Y en el centro del jardín, en lugar de una estatua de ángel o un querubín, había una gran estructura de mármol negro, pulido como un espejo. Tardé un segundo en entender lo que era. Era un ataúd. Un sarcófago vacío, abierto, como una boca hambrienta esperando su próxima comida. El contraste entre la belleza del jardín y esa tumba abierta me provocó un escalofrío.
Una mujer mayor, vestida con un uniforme impecable de sirvienta, me recibió en la puerta. Sus ojos me miraron con una tristeza profunda, casi como si estuviera viendo a un fantasma. Los otros sirvientes que se cruzaron en mi camino bajaban la mirada, sus rostros eran máscaras de aflicción. No era el ambiente de una casa que se preparaba para una boda, sino para un velorio. Me llevaron a través de pasillos largos y silenciosos, donde el único sonido era el eco de mis propios pasos sobre el mármol frío.
En un salón inmenso, lleno de muebles oscuros y pesados, me esperaba la Señora Vargas. Era una mujer elegante, de cabello plateado recogido en un moño perfecto y un vestido de seda que costaría más que mi casa. Su sonrisa no llegaba a sus ojos. Eran dos pozos fríos y calculadores.
"Elena, querida. Bienvenida", dijo, su voz suave como el veneno. "Estamos tan contentos de que hayas aceptado unirte a nuestra familia. Eres una joven valiente. Mi hijo necesita a alguien como tú".
Me ofreció té en una taza de porcelana tan fina que parecía que iba a romperse en mis manos. Habló y habló sobre su hijo, sobre su "delicada salud", sobre la esperanza que yo representaba. Me prometió que me tratarían como a una reina, que no me faltaría nada. Cada palabra era una mentira, lo sentía en la frialdad de su tacto cuando puso su mano sobre la mía. Era la mano de una depredadora.
Me instalaron en una habitación lujosa, con una cama con dosel y sábanas de seda. Pero las ventanas tenían barrotes disimulados en el diseño y la puerta no tenía cerrojo por dentro. Era una jaula dorada. Cuando me dejaron sola, empecé a buscar. Revisé los cajones, debajo de la alfombra, detrás de los cuadros. Buscaba cualquier cosa, una nota, un objeto, algo que me diera una pista sobre Ana. En el fondo de un armario, encontré algo. Un pequeño botón de nácar, igual a los del vestido de flores que llevaba Ana el día que se fue. El corazón me dio un vuelco. Ella había estado aquí. En esta misma habitación. La sensación de familiaridad que había sentido al entrar no era una casualidad. Era su presencia, su eco.

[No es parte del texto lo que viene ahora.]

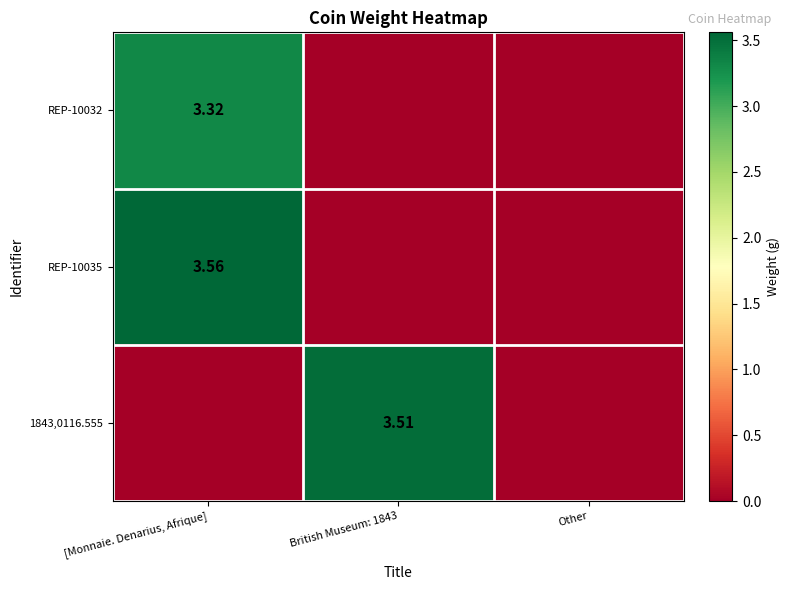

Which has a higher value, Other or British Museum: 1843?

Other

Más tarde, mientras la noche caía, me acerqué a la puerta, que habían dejado entreabierta a propósito. Escuché las voces de dos sirvientas que pasaban por el pasillo. Hablaban en susurros.

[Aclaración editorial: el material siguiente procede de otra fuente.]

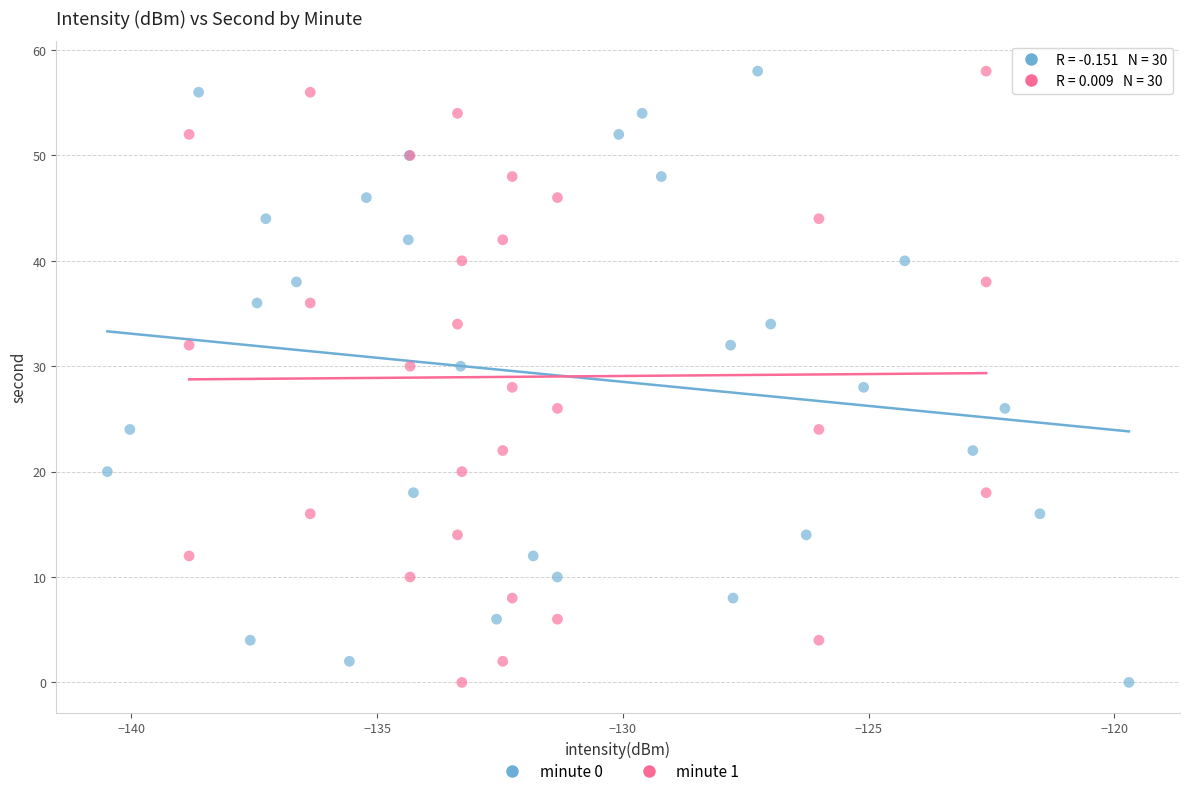

What are all the series names shown in the legend?

minute 0, minute 1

"Pobre muchacha", dijo una. "Es idéntica a la octava. La misma mirada decidida".
"Sí", respondió la otra, con la voz quebrada. "Recuerdo a la otra. Antes de... antes de que pasara, me tomó de la mano. Me dijo: 'Si algo me pasa, dígale a mi hermana Elena que la quiero y que la perdone'. Y ahora la hermana está aquí. Es como si el diablo se estuviera burlando de nosotras".
Me tapé la boca para no gritar. Las lágrimas me quemaban los ojos. Ana no me odiaba. Ana me había perdonado. Y su último pensamiento había sido para mí. La rabia y el dolor se mezclaron en mi pecho, convirtiéndose en una sola cosa: una determinación de acero. Iba a descubrir qué le hicieron a mi hermana. Iba a hacer que pagaran. No importaba el precio.